Les premières soirées ont été dédiées à la danse contemporaine
telle que la conçoit Christos Papadopoulos, dans son spectacle
intitulé « Larsen C »

C’est en partant d’une image dévastatrice de ce qui s’est produit
dans l’Antarctique en 2017 où un énorme bloc de glace s’est détaché
de la plate-forme glaciaire Larsen que le chorégraphe a créé cette
oeuvre originale et pertinente. Il l’a confiée à un groupe de six
danseurs, trois filles et trois garçons, tous vêtus du même costume
noir.

Ils répètent inlassablement une gestuelle qui s’apparente à une
sorte de balancement, d’oscillation dans laquelle ils introduisent de
multiples et subtiles variations qui donnent à leurs mouvements,
accompagnés d’une musique répétitive un aspect hypnotique.

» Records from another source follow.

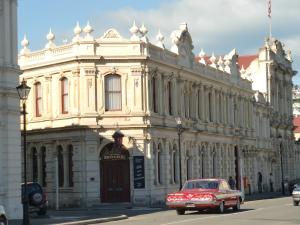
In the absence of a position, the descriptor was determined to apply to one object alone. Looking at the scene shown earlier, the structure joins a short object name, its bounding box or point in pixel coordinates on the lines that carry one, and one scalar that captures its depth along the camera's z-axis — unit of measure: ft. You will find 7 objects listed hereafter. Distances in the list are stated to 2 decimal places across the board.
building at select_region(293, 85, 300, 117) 503.73
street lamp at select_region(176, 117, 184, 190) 159.22
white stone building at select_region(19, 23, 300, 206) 157.48
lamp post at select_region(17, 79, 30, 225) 90.22
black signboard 157.48
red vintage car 106.01
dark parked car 117.27
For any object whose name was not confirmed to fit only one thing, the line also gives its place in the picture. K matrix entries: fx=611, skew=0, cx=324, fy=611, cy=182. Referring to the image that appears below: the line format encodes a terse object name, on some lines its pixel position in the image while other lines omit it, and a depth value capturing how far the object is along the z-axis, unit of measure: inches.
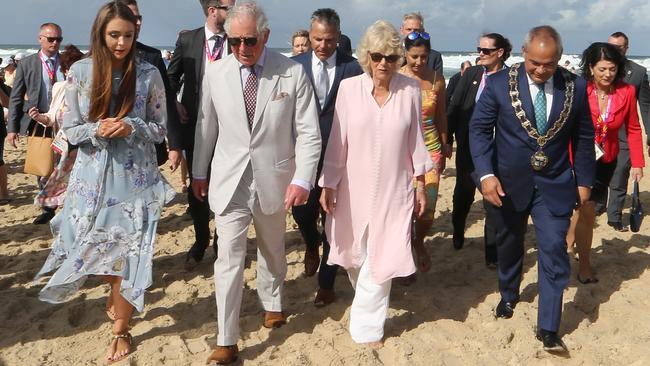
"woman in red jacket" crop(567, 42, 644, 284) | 188.9
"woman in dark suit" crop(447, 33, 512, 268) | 210.4
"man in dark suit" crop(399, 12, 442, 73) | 238.5
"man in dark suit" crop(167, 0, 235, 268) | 183.8
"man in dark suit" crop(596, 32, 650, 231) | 248.1
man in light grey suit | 138.6
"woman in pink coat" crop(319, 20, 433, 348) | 143.3
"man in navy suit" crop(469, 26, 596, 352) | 146.6
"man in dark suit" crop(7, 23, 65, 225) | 263.7
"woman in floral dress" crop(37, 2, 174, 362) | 136.2
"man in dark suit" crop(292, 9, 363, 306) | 171.6
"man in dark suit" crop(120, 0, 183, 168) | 156.5
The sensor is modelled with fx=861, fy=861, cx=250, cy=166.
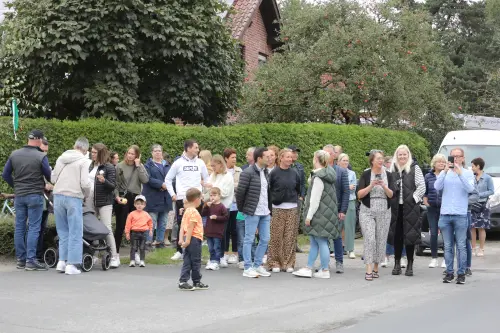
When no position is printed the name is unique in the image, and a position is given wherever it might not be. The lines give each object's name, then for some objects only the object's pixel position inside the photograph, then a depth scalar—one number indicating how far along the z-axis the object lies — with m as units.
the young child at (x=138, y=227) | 13.96
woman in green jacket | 13.02
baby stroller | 13.32
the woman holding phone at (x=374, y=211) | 13.13
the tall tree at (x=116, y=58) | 19.06
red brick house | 33.53
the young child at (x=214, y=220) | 13.70
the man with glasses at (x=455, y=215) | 12.77
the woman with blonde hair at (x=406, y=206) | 13.41
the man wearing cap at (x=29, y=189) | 13.30
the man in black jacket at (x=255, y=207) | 13.26
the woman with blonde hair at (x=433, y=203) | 14.86
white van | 21.52
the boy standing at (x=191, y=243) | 11.58
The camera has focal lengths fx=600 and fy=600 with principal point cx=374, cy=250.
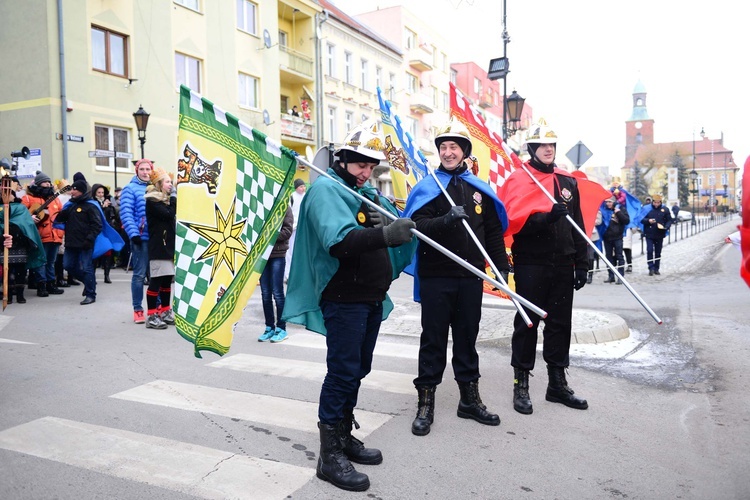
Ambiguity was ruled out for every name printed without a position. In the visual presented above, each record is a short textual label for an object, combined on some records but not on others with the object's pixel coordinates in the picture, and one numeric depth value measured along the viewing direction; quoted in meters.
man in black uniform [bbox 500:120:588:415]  4.88
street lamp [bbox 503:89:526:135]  15.02
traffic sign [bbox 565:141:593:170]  14.97
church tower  126.25
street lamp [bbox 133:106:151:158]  16.86
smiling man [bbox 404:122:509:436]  4.38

Nous entrons dans la perception d’un travail raffiné, exigeant des
interprètes une grande maîtrise de leurs corps. Une prestation toute
en retenue et en finesse pour ce message qui éclaire dans son
langage artistique la mise en garde contre la disparition inéluctable
et irrémédiable d’un environnement exceptionnel qui se prépare de
façon insidieuse en raison du réchauffement climatique.